Given entries —
## BEGIN

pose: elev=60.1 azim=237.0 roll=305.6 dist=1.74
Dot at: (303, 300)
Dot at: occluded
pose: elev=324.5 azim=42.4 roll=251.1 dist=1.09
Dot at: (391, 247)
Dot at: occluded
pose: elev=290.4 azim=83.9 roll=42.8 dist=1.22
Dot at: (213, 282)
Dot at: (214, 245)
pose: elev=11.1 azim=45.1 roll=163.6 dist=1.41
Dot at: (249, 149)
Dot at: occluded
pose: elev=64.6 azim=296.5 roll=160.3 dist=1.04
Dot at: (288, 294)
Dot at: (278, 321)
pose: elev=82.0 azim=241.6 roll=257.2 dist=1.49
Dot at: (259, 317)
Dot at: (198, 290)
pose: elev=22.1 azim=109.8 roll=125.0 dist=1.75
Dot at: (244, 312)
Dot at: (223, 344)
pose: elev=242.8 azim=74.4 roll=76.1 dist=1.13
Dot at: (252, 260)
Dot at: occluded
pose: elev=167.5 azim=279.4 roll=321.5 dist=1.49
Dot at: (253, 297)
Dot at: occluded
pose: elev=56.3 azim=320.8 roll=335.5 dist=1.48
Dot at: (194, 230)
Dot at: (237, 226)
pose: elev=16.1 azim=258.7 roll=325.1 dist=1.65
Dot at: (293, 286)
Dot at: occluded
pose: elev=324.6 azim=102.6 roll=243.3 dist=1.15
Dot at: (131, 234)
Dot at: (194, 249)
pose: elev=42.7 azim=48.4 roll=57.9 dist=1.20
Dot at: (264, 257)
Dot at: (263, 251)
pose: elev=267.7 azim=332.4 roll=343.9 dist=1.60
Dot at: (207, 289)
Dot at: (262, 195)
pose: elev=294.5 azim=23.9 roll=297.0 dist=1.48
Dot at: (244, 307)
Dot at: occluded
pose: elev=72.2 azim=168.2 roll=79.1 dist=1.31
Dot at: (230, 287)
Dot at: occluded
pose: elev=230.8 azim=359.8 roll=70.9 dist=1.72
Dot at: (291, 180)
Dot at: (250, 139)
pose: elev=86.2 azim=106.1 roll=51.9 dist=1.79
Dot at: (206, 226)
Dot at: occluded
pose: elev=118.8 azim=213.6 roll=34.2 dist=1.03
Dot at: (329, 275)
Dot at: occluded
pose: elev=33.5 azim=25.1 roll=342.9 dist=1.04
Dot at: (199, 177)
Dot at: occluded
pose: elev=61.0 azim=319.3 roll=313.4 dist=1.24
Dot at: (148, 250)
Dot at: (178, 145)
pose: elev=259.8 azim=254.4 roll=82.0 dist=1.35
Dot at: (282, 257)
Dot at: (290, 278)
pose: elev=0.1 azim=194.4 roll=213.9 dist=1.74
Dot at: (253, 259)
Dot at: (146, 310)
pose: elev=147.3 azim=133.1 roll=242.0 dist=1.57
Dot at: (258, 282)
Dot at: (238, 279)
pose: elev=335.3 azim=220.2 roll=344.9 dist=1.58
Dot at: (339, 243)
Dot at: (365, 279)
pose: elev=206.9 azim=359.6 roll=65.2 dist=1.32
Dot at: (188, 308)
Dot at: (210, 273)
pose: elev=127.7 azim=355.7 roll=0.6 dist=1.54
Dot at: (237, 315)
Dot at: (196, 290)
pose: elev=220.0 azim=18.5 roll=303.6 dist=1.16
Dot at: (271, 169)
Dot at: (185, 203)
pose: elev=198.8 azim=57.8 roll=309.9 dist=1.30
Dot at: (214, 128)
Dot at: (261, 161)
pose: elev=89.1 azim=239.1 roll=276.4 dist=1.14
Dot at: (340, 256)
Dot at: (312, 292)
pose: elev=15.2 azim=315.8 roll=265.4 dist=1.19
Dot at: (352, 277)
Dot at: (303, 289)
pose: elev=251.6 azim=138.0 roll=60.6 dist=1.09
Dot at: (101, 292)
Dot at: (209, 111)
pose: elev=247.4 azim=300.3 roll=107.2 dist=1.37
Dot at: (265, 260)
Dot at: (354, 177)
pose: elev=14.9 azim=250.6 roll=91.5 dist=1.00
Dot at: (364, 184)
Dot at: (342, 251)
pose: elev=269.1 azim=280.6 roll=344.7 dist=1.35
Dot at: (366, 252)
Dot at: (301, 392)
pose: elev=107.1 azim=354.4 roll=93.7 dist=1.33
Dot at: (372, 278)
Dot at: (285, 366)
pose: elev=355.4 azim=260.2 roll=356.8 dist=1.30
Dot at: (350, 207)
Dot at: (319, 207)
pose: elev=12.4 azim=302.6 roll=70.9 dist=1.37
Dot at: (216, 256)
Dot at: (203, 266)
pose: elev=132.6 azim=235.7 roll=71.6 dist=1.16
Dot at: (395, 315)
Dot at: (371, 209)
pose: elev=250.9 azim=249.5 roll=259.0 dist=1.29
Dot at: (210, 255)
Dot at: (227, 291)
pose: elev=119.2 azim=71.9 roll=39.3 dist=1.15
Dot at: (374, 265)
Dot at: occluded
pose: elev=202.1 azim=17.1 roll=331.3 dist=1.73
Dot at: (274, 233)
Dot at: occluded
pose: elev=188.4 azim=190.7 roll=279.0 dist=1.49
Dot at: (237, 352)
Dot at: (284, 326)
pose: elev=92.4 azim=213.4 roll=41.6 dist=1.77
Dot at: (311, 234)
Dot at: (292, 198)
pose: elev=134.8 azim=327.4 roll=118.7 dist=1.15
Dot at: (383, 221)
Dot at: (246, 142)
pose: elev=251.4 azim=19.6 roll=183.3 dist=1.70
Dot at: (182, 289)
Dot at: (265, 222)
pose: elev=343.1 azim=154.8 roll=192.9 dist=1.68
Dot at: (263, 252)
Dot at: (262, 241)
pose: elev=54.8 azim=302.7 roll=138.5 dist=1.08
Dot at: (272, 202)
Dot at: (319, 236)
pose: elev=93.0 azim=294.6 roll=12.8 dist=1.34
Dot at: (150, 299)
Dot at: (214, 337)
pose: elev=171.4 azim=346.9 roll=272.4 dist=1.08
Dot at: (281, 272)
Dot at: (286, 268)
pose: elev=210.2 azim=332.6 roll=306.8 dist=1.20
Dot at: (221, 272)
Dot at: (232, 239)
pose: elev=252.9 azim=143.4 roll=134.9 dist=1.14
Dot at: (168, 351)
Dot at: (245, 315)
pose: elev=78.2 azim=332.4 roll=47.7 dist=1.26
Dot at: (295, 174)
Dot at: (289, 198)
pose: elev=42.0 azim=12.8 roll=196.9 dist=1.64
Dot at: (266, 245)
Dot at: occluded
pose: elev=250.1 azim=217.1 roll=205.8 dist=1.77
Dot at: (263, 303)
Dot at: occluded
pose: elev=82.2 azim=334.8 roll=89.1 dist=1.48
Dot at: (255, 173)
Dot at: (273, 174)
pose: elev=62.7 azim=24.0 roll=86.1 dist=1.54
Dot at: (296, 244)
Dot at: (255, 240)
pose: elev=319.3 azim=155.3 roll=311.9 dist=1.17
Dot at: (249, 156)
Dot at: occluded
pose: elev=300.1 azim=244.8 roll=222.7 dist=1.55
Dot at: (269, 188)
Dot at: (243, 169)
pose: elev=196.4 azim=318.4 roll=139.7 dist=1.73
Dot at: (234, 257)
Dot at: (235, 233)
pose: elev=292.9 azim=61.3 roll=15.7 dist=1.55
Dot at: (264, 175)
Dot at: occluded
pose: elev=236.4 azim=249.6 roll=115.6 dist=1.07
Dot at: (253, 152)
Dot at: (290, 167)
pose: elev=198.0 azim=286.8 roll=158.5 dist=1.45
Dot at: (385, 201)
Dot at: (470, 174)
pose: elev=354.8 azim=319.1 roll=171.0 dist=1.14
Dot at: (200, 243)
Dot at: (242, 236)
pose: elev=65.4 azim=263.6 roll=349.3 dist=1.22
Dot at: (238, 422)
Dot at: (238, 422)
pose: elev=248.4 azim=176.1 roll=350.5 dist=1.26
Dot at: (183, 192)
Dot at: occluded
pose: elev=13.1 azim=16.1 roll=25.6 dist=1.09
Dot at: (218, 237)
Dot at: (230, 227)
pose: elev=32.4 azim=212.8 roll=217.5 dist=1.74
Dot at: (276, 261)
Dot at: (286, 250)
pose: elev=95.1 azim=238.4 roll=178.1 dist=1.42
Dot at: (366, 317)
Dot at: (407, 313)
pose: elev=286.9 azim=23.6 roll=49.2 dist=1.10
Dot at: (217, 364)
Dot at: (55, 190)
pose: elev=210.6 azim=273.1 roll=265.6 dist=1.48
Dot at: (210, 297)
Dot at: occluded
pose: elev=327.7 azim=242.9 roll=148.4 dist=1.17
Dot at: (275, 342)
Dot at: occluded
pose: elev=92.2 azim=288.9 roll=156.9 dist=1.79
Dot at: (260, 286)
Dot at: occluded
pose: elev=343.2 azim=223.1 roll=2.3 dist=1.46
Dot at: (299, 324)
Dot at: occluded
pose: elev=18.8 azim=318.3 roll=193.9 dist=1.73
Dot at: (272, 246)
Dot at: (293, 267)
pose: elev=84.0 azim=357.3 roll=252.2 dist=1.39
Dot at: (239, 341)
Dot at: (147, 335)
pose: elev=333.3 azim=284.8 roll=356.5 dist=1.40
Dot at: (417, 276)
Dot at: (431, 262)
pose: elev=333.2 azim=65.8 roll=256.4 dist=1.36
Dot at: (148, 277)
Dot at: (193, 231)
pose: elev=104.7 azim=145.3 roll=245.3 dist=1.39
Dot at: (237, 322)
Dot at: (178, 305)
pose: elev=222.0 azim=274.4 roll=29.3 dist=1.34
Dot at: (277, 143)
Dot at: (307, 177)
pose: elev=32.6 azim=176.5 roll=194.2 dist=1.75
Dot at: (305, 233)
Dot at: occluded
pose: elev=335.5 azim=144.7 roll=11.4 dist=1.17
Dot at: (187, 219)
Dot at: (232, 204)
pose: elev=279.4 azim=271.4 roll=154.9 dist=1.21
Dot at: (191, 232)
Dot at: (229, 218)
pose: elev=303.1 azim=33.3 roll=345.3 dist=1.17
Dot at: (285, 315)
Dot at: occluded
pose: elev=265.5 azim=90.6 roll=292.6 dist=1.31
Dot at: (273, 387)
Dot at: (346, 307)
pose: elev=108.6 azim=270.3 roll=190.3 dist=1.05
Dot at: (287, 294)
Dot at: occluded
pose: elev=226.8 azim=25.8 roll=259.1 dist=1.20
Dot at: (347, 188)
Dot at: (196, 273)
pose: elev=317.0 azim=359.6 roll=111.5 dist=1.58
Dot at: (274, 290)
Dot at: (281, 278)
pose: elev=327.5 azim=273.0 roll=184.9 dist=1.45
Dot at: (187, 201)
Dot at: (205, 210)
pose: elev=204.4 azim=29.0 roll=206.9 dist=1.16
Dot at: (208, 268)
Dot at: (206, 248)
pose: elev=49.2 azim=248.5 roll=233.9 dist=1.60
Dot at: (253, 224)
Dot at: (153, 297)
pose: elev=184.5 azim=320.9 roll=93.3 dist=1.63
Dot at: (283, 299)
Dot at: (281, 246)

## END

What to produce —
Repeat the lines above without any change, from the line that contains "pose: elev=16.1 azim=258.7" through the line that contains "Dot at: (196, 290)", including both of those lines.

Exercise result —
pose: elev=16.1 azim=258.7 roll=325.1 dist=1.65
Dot at: (293, 286)
Dot at: occluded
pose: elev=324.6 azim=102.6 roll=243.3 dist=1.15
Dot at: (131, 234)
Dot at: (194, 249)
pose: elev=42.7 azim=48.4 roll=57.9 dist=1.20
Dot at: (264, 257)
Dot at: (263, 251)
pose: elev=267.7 azim=332.4 roll=343.9 dist=1.60
Dot at: (207, 289)
Dot at: (262, 195)
pose: elev=294.5 azim=23.9 roll=297.0 dist=1.48
Dot at: (244, 307)
Dot at: occluded
pose: elev=72.2 azim=168.2 roll=79.1 dist=1.31
Dot at: (230, 287)
Dot at: occluded
pose: elev=230.8 azim=359.8 roll=70.9 dist=1.72
Dot at: (291, 180)
Dot at: (250, 139)
pose: elev=86.2 azim=106.1 roll=51.9 dist=1.79
Dot at: (206, 226)
Dot at: occluded
pose: elev=118.8 azim=213.6 roll=34.2 dist=1.03
Dot at: (329, 275)
Dot at: occluded
pose: elev=33.5 azim=25.1 roll=342.9 dist=1.04
Dot at: (199, 177)
Dot at: occluded
pose: elev=61.0 azim=319.3 roll=313.4 dist=1.24
Dot at: (148, 250)
Dot at: (178, 145)
pose: elev=259.8 azim=254.4 roll=82.0 dist=1.35
Dot at: (282, 257)
Dot at: (290, 278)
pose: elev=0.1 azim=194.4 roll=213.9 dist=1.74
Dot at: (253, 259)
Dot at: (146, 310)
pose: elev=147.3 azim=133.1 roll=242.0 dist=1.57
Dot at: (258, 282)
Dot at: (238, 279)
pose: elev=335.3 azim=220.2 roll=344.9 dist=1.58
Dot at: (339, 243)
Dot at: (365, 279)
pose: elev=206.9 azim=359.6 roll=65.2 dist=1.32
Dot at: (188, 308)
Dot at: (210, 273)
pose: elev=127.7 azim=355.7 roll=0.6 dist=1.54
Dot at: (237, 315)
Dot at: (196, 290)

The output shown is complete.